Start of DOCUMENT TEXT

This is Sanford Hausler's blog about the United States Court of Appeals for the Second Circuit and its opinions. Nothing in this blog constitutes legal advice. But feel free to contact me at shausler at justice.com if you need help with an appeal either in the Second Circuit or in the New York appellate courts.
Thursday, March 31, 2005
Cross-post. It's been a while since I've done a cross-post with this blog's sister blog, The FAPE Page, but another Second Circuit case in the area of special education law just came down. The Court, in Murphy v. Arlington Central School District Board of Education, has held that expert fees are compensable as costs under the Individuals with Disabilities Act, but that such fees will not generally be approved unless the application is accompanied by time records contemporaneously maintaned by the person performing the services. The decision can be found here.
Friday, March 25, 2005
Offer of judgment and mootness. Trans Union, L.L.C. issued a credit report about Peter McCauley that was incorrect and prevented him from getting a certain student loan. He had to borrow that money and accrued damages of $240. He sued Trans Union. Trans Union made an offer of judgment for the entire $240 plus court costs, but it was rejected. It moved for summary judgment, claiming that there was no longer any case or controversy between the parties. The District Court noted McCauley, at the time the offer was made, had potentially been entitled to punitive damages, but determined that he was no longer entitled to such damages (presumably because Trans Union was willing to pay) and that if Trans Union repeated its offer, and McCauley declined to accept it, another summary judgment could be made. Trans Union made another offer in the same amount. The offer stated that there was no admission of guilt and that the judgment should be confidential. McCauley rejected it and, upon a second summary judgment, the Court dismissed the case. McCauley appealed the case pro se and won. The Court held that the dismissal made no sense. Trans Union admitted that it owed McCauley $240. It made a conditional offer. McCauley was not obligated to agree to the conditions, but in not doing so, he wound up with nothing even the amount that Trans Union admitted it owed. The Court concluded that the rejected settlement offer did not moot the case so as to warrant judgment in favor of Trans Union. The Court remanded the case to the District Judge for the purpose of entering a default judgment. Both parties had agreed at oral argument that such a solution would satisfactorily resolve the case. The decision in McCauley v. Trans Union, L.L.P. can be found here.

End of DOCUMENT TEXT

_WHAT TO DO_
(A) According to the blog text on Second Circuit opinions, what amount of damages did McCauley accrue after the incorrect credit report prevented him from getting a student loan?
(B) Carry on the blog text on Second Circuit opinions from the point where it stops.

Start of DATASET ENTRIES

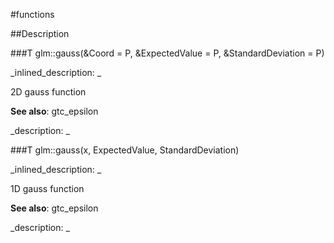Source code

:#functions


<!--
_visible: True_
_advanced: False_
-->

##Description





<!----------------------------------------------------------------------------->

###T glm::gauss(&Coord = P, &ExpectedValue = P, &StandardDeviation = P)

<!--
_syntax: glm::gauss(&Coord = P, &ExpectedValue = P, &StandardDeviation = P)_
_name: glm::gauss_
_returns: T_
_returns_description: _
_parameters: const glm::vec2 &Coord=P, const glm::vec2 &ExpectedValue=P, const glm::vec2 &StandardDeviation=P_
_version_started: 0.10.0_
_version_deprecated: _
_summary: _
_constant: False_
_static: False_
_visible: True_
_advanced: False_
-->

_inlined_description: _

2D gauss function


**See also**: gtc_epsilon





_description: _







<!----------------------------------------------------------------------------->

###T glm::gauss(x, ExpectedValue, StandardDeviation)

<!--
_syntax: glm::gauss(x, ExpectedValue, StandardDeviation)_
_name: glm::gauss_
_returns: T_
_returns_description: _
_parameters: T x, T ExpectedValue, T StandardDeviation_
_version_started: 0.10.0_
_version_deprecated: _
_summary: _
_constant: False_
_static: False_
_visible: True_
_advanced: False_
-->

_inlined_description: _

1D gauss function


**See also**: gtc_epsilon





_description: _







<!----------------------------------------------------------------------------->

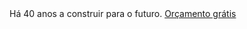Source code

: ﻿<div class="container">
    <div class="layout vertical center">
        <span class="title">Há 40 anos a construir para o futuro.</span>
        <a href="#Contact"><paper-button raised>Orçamento grátis</paper-button></a>
    </div>
</div>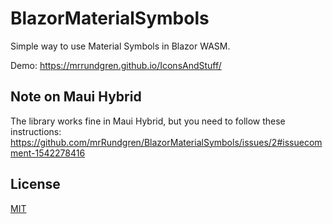 # BlazorMaterialSymbols
Simple way to use Material Symbols in Blazor WASM.

Demo: https://mrrundgren.github.io/IconsAndStuff/

## Note on Maui Hybrid
The library works fine in Maui Hybrid, but you need to follow these instructions:
https://github.com/mrRundgren/BlazorMaterialSymbols/issues/2#issuecomment-1542278416

## License
[MIT](https://choosealicense.com/licenses/mit/)
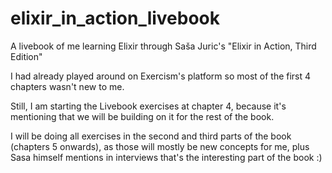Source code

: # elixir_in_action_livebook
A livebook of me learning Elixir through Saša Juric's "Elixir in Action, Third Edition"

I had already played around on Exercism's platform so most of the first 4 chapters wasn't new to me.

Still, I am starting the Livebook exercises at chapter 4, because it's mentioning that we will be building on it for the rest of the book. 

I will be doing all exercises in the second and third parts of the book (chapters 5 onwards), as those will mostly be new concepts for me, plus Sasa himself mentions in interviews that's the interesting part of the book :)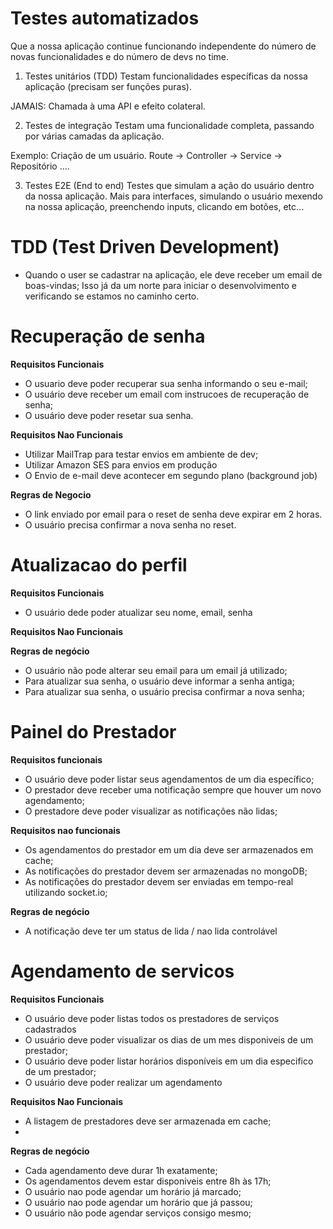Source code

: # Testes automatizados

Que a nossa aplicação continue funcionando independente do número de novas funcionalidades e do número de devs no time.

1. Testes unitários (TDD)
Testam funcionalidades específicas da nossa aplicação (precisam ser funções puras).

JAMAIS: Chamada à uma API e efeito colateral.

2. Testes de integração
Testam uma funcionalidade completa, passando por várias camadas da aplicação.

Exemplo:  Criação de um usuário.
Route -> Controller -> Service -> Repositório ....

3. Testes E2E (End to end)
Testes que simulam a ação do usuário dentro da nossa aplicação. Mais para interfaces, simulando o usuário mexendo na nossa aplicação, preenchendo inputs, clicando em botões, etc...


# TDD (Test Driven Development)
- Quando o user se cadastrar na aplicação, ele deve receber um email de boas-vindas;
Isso já da um norte para iniciar o desenvolvimento e verificando se estamos no caminho certo.

# Recuperação de senha

**Requisitos Funcionais**

- O usuario deve poder recuperar sua senha informando o seu e-mail;
- O usuário deve receber um email com instrucoes de recuperação de senha;
- O usuário deve poder resetar sua senha.

**Requisitos Nao Funcionais**

- Utilizar MailTrap para testar envios em ambiente de dev;
- Utilizar Amazon SES para envios em produção
- O Envio de e-mail deve acontecer em segundo plano (background job)

**Regras de Negocio**

- O link enviado por email para o reset de senha deve expirar em 2 horas.
- O usuário precisa confirmar a nova senha no reset.


# Atualizacao do perfil

**Requisitos Funcionais**

- O usuário dede poder atualizar seu nome, email, senha

**Requisitos Nao Funcionais**

**Regras de negócio**

- O usuário não pode alterar seu email para um email já utilizado;
- Para atualizar sua senha, o usuário deve informar a senha antiga;
- Para atualizar sua senha, o usuário precisa confirmar a nova senha;

# Painel do Prestador
**Requisitos funcionais**
- O usuário deve poder listar seus agendamentos de um dia específico;
- O prestador deve receber uma notificação sempre que houver um novo agendamento;
- O prestadore deve poder visualizar as notificações não lidas;

**Requisitos nao funcionais**

- Os agendamentos do prestador em um dia deve ser armazenados em cache;
- As notificações do prestador devem ser armazenadas no mongoDB;
- As notificações do prestador devem ser enviadas em tempo-real utilizando socket.io;

**Regras de negócio**

- A notificação deve ter um status de lida / nao lida controlável


# Agendamento de servicos

**Requisitos Funcionais**

- O usuário deve poder listas todos os prestadores de serviços cadastrados
- O usuário deve poder visualizar os dias de um mes disponiveis de um prestador;
- O usuário deve poder listar horários disponíveis em um dia especifico de um prestador;
- O usuário deve poder realizar um agendamento

**Requisitos Nao Funcionais**

- A listagem de prestadores deve ser armazenada em cache;
-

**Regras de negócio**

- Cada agendamento deve durar 1h exatamente;
- Os agendamentos devem estar disponiveis entre 8h às 17h;
- O usuário nao pode agendar um horário já marcado;
- O usuário nao pode agendar um horário que já passou;
- O usuário não pode agendar serviços consigo mesmo;


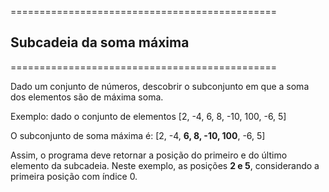 ==============================================
## Subcadeia da soma máxima
==============================================

Dado um conjunto de números, descobrir o subconjunto em que a soma dos elementos são de máxima soma. 

Exemplo: dado o conjunto de elementos 
[2, -4, 6, 8, -10, 100, -6, 5]

O subconjunto de soma máxima é:
[2, -4, **6, 8, -10, 100**, -6, 5]

Assim, o programa deve retornar a posição do primeiro e do último elemento da subcadeia. 
Neste exemplo, as posições **2 e 5**, considerando a primeira posição com índice 0.
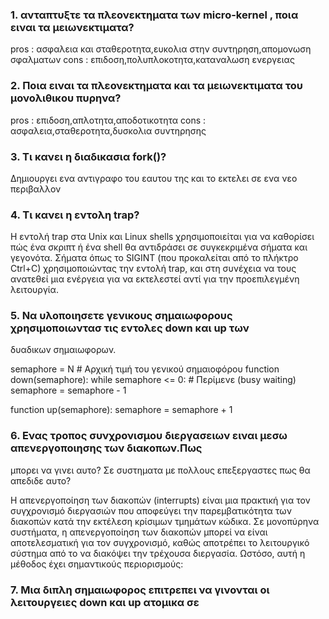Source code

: ### 1. ανταπτυξτε τα πλεονεκτηματα των micro-kernel , ποια ειναι τα μειωνεκτιματα?

pros : ασφαλεια και σταθεροτητα,ευκολια στην συντηρηση,απομονωση σφαλματων
cons : επιδοση,πολυπλοκοτητα,καταναλωση ενεργειας

### 2. Ποια ειναι τα πλεονεκτηματα και τα μειωνεκτιματα του μονολιθικου πυρηνα?

pros : επιδοση,απλοτητα,αποδοτικοτητα
cons : ασφαλεια,σταθεροτητα,δυσκολια συντηρησης

### 3. Τι κανει η διαδικασια fork()?

Δημιουργει ενα αντιγραφο του εαυτου της και το εκτελει σε ενα νεο περιβαλλον

### 4. Τι κανει η εντολη trap?

Η εντολή trap στα Unix και Linux shells χρησιμοποιείται για να καθορίσει πώς ένα σκριπτ ή ένα shell θα αντιδράσει σε συγκεκριμένα σήματα και γεγονότα. Σήματα όπως το SIGINT (που προκαλείται από το πλήκτρο Ctrl+C) χρησιμοποιώντας την εντολή trap, και στη συνέχεια να τους ανατεθεί μια ενέργεια για να εκτελεστεί αντί για την προεπιλεγμένη λειτουργία. 

### 5. Να υλοποιησετε γενικους σημαιωφορους χρησιμοποιωντασ τις εντολες down και up των
δυαδικων σημαιωφορων.

semaphore = N  # Αρχική τιμή του γενικού σημαιοφόρου
function down(semaphore):
    while semaphore <= 0:
        # Περίμενε (busy waiting)
    semaphore = semaphore - 1

function up(semaphore):
    semaphore = semaphore + 1

### 6. Ενας τροπος συνχρονισμου διεργασειων ειναι μεσω απενεργοποιησης των διακοπων.Πως
μπορει να γινει αυτο? Σε συστηματα με πολλους επεξεργαστες πως θα απεδιδε αυτο?

Η απενεργοποίηση των διακοπών (interrupts) είναι μια πρακτική για τον συγχρονισμό διεργασιών που αποφεύγει την παρεμβατικότητα των διακοπών κατά την εκτέλεση κρίσιμων τμημάτων κώδικα. Σε μονοπύρηνα συστήματα, η απενεργοποίηση των διακοπών μπορεί να είναι αποτελεσματική για τον συγχρονισμό, καθώς αποτρέπει το λειτουργικό σύστημα από το να διακόψει την τρέχουσα διεργασία. Ωστόσο, αυτή η μέθοδος έχει σημαντικούς περιορισμούς:

### 7. Μια διπλη σημαιωφορος επιτρεπει να γινονται οι λειτουργειες down και up ατομικα σε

End of DATASET ENTRIES

_ANSWERS TO EACH TASK_
(A) $240.

(B)
Tuesday, March 22, 2005
Changing a copyrighted program. That's what Titleserv did to a program created by a former employee who left without signing over his copyrights. He told Titleserv that it could only use the program as is, but that did not stop Titleserv, since modifications were required to make the programs work. The employee sued for breach of copyright, and Titleserv moved for summary judgment, which was granted. On appeal, the Second Circuit affirmed, holding that, under 17 U.S.C. 117, it was entitled to adapt the programs because it was an owner of the programs, the copy was created as an essential step in the utilization of the computer program in conjunction with a machine and the program was ued in no other way. The decision in Krause v. Titleserv, Inc. can be found here.
Monday, March 21, 2005
Judge Frederic Block of the Eastern District of New York has asked the Second Circuit for guidance on a case where blacks were disproportionately excluded from a jury that convicted a man of three robberies. An article on this case (Anderson v. Superintendent) can be found in today's New York Law Journal. You may need a password to get the article. The decision can be found here.
Sunday, March 20, 2005
Finality of Criminal Judgment. In Moshier v. United States, the Second Circuit held that a criminal judgment was final for purposes of the Anti-Terrorism and Effective Death Penalty Act of 1996 when the time for filing a direct appeal expires. The decision can be found here.
Tuesday, March 08, 2005
Supreme Court bound? I couple of posts ago, I blogged on the case of United States v. Doe. See that post for the details (or check the decision for the full details). I should note that, according to footnote 4 thereof, the decision is in conflict with a Seventh Circuit decsion and in sharp tension with decisions of the Eighth and D.C. Circuits. The Court stated: "We are mindful that uniformity among the circuits fosters predictability in the invocation of the privilege and supresses forum shopping. We are in no position, however, to resolve this tension in the law." Could this case be heading to the Supreme Court?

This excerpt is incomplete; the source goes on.